The task: Put each non-blank line of the rows below into a Markdown table, with the line number in a column named Index and the line itself in a column named Line.

[Collection entries]
········

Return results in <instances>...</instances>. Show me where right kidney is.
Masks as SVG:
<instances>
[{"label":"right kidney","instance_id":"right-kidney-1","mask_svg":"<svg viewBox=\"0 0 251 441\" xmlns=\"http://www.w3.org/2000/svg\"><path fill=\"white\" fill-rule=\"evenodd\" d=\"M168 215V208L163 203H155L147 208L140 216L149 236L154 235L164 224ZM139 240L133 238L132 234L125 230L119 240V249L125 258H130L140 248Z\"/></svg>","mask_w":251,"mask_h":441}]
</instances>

········

Answer to the task:
| Index | Line |
|---|---|
| 1 | Return results in <instances>...</instances>. Show me where right kidney is. |
| 2 | Masks as SVG: |
| 3 | <instances> |
| 4 | [{"label":"right kidney","instance_id":"right-kidney-1","mask_svg":"<svg viewBox=\"0 0 251 441\" xmlns=\"http://www.w3.org/2000/svg\"><path fill=\"white\" fill-rule=\"evenodd\" d=\"M168 215V208L163 203H155L147 208L140 216L149 236L154 235L164 224ZM139 240L133 238L132 234L125 230L119 240V249L125 258H130L140 248Z\"/></svg>","mask_w":251,"mask_h":441}] |
| 5 | </instances> |